Der Turnplatz auf der Berliner Hasenheide wurde 1811 von Friedrich Ludwig Jahn mitbegründet. ©Sportmuseum Berlin
Hall of Fame 2013 – Zukunftsorientierung durch Traditionspflege
Letzte Woche hat die Deutsche Sporthilfe in Berlin in einem festlichen Akt im berühmten Hotel Adlon vier Persönlichkeiten in ihre Hall of Fame aufgenommen. Waren Willi Bogner und Joachim Deckarm persönlich anwesend, der kürzlich verstorbene Harry Valérien noch allen gegenwärtig, fehlte der vierte. Er ist seit 150 Jahren tot – der „Turnvater“ Friedrich Ludwig Jahn. Eine Persönlichkeit aus dem 18.Jahrhundert, da das Wort „Sport“ unbekannt war. Nicht selbstverständlich in der schnelllebigen Zeit des heutigen Sports, wo Helden im Wochentakt geboren werden und manche Stars eine Halbwertzeit von ein paar Monaten aufweisen.

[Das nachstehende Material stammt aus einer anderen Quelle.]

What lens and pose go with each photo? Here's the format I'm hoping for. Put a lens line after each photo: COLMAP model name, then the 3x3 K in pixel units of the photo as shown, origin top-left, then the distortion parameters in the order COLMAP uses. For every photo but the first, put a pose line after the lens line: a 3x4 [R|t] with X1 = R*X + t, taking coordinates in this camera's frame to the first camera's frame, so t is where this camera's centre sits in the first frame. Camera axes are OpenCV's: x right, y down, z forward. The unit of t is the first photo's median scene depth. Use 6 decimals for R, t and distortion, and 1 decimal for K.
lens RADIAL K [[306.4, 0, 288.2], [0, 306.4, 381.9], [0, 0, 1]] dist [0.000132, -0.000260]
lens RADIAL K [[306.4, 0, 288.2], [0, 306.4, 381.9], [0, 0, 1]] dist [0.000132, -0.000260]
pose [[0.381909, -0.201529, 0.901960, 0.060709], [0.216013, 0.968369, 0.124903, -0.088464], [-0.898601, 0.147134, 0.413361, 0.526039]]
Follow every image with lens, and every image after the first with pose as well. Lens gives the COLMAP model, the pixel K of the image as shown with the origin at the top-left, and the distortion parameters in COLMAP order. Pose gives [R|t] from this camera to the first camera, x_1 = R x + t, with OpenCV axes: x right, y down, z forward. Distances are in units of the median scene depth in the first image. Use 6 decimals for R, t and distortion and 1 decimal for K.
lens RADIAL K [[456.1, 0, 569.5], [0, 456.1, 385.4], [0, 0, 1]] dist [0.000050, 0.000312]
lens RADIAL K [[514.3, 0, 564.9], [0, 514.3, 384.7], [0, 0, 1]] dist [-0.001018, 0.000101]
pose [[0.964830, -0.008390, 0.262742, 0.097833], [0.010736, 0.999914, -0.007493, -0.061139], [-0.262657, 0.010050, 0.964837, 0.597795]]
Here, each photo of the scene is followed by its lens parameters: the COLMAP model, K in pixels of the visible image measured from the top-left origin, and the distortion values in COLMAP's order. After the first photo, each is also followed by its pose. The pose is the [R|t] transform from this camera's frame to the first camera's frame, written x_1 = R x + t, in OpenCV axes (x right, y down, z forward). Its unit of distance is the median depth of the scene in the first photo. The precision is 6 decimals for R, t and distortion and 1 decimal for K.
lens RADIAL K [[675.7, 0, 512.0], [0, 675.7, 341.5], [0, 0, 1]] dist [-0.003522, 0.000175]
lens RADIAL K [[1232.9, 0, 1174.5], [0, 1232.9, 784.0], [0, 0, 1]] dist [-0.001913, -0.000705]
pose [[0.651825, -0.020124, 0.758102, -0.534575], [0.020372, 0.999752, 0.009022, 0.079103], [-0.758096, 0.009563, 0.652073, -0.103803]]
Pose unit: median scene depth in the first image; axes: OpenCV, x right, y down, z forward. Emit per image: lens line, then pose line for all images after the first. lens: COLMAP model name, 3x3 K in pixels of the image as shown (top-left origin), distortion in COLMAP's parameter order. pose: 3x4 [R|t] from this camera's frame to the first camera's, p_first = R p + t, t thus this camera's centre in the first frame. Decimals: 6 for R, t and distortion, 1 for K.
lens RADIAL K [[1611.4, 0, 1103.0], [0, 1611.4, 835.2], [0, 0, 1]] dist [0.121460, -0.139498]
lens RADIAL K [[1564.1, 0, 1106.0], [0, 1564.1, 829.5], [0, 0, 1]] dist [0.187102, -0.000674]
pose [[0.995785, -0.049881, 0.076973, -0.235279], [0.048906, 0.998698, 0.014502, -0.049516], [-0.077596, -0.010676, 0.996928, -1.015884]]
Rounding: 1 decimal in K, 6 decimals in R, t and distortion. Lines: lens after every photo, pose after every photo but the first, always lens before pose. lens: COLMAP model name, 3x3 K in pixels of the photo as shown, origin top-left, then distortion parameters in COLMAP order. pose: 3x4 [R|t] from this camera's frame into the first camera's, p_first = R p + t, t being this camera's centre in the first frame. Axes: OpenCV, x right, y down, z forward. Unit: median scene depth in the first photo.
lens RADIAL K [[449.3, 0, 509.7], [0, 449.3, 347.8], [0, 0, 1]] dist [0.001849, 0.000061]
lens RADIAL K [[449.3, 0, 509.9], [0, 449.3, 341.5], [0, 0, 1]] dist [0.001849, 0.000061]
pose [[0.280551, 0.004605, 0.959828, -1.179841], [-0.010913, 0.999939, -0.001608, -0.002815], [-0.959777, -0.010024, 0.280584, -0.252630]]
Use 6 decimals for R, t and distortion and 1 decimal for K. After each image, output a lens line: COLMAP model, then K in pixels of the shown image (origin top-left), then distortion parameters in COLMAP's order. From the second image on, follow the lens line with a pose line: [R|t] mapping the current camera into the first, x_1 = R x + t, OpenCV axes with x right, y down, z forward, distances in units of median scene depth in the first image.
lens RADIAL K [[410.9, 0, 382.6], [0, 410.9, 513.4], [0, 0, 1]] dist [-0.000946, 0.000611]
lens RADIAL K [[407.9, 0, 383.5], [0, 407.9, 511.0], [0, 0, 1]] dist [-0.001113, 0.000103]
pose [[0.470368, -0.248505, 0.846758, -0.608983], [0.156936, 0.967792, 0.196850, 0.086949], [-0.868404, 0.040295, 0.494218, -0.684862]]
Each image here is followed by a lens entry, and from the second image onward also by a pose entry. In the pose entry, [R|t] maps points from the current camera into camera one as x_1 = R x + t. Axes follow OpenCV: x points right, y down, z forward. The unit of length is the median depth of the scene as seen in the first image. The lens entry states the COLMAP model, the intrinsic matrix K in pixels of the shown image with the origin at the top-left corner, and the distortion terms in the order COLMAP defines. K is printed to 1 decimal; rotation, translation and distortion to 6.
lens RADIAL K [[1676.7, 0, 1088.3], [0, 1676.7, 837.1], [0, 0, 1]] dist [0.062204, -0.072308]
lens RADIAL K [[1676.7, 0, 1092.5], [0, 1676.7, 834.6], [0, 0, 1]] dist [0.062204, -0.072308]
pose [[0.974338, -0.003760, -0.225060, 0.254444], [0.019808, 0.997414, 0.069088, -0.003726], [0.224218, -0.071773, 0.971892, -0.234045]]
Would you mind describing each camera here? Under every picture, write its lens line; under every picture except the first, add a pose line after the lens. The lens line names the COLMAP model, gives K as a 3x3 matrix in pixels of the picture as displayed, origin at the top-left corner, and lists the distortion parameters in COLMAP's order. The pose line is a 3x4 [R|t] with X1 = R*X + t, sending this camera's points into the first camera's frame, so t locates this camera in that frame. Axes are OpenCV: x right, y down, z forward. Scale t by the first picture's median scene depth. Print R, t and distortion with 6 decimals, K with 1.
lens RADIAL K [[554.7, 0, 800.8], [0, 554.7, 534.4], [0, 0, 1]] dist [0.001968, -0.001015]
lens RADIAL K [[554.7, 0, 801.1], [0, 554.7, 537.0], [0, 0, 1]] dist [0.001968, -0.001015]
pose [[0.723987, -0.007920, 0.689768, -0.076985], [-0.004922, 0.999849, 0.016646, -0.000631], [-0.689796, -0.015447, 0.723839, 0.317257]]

Gerade deshalb ist es wichtig, sich Wurzeln und Traditionen zu vergewissern. Das ist bei Jahn nicht originell. Kaum ein anderer Deutscher ist so im kollektiven Bewusstsein der Deutschen verankert. Tausende Straßen und Plätze tragen seinen Namen, Vereine und Schulen sind nach ihm benannt, Feste und Museen gedenken seiner, Büsten und Bilder schmücken reichlich bewegende Orte. In der Regensburger Walhalla wird seiner gedacht. Jahn-Literatur füllt Bibliotheken; allein in den letzten Jahren sind ein Dutzend wissenschaftliche und belletristische Publikationen ediert worden. Kein aktueller Sportführer besitzt derart zeitlose Prominenz.
Insofern konnte die Sporthilfe mit der Nominierung von Jahn wenig falsch machen. Was aber ist an dieser Traditionspflege notorisch, was futuristisch? Die Sporthilfe hat ihn unter „Ideengeber des Sports“ inventarisiert. Was ist von seinen Ideen lebendig – der Kämpfer für mehr Freiheiten des einfachen Volkes, der politisch verfolgte Streiter für die deutsche Einheit, der polemische Abgeordnete der Nationalversammlung 1848/49? Jahns Impulse zum heutigen Sport liegen näher.
Mit dem von ihm und einigen jungen Leuten 1811 auf der Berliner Hasenheide gegründeten Turnplatz hat er wesentliche emotionale und organisatorische Grundlagen geschaffen, die seinerzeit für den preußischen Obrigkeitsstaat und die napoleonischen Besatzer unfassbar waren, heute lebendiger denn je sind: Der brüderlich-solidarische Umgang miteinander und die zunächst in der Turnordnung, später im Vereinsgesetz verfasste freiheitliche Selbstorganisation bewegungsfreudiger Aktivität. Wie kein anderer hat Jahn den Losungen der französischen Revolution „Freiheit, Gleichheit, Brüderlichkeit“ praktische Gestalt und Heimat gegeben.
Wenn sich heute fast 28 Millionen Mitglieder in den 92 000 Vereinen des DOSB freiwillig und selbstbewusst organisieren (außerhalb des Sports sind es rund 500.000 weitere Vereine), dann zeigt das die Lebendigkeit der Idee von Jahn und seinen Mitstreitern. Es ist kein Zufall, dass der älteste Turnverein der Welt, die Hamburger Turnerschaft von 1816 oder die gerade 175 Jahre alt gewordene Hanauer Turnerschaft heute moderne Sportvereine sind.
Jahns Aufnahme in die Hall of Fame ist kein archivarischer Akt, sondern Wert und Wechsel in die Zukunft des Vereinssports. Er prägt seit 200 Jahren unser demokratisches Gemeinwesen.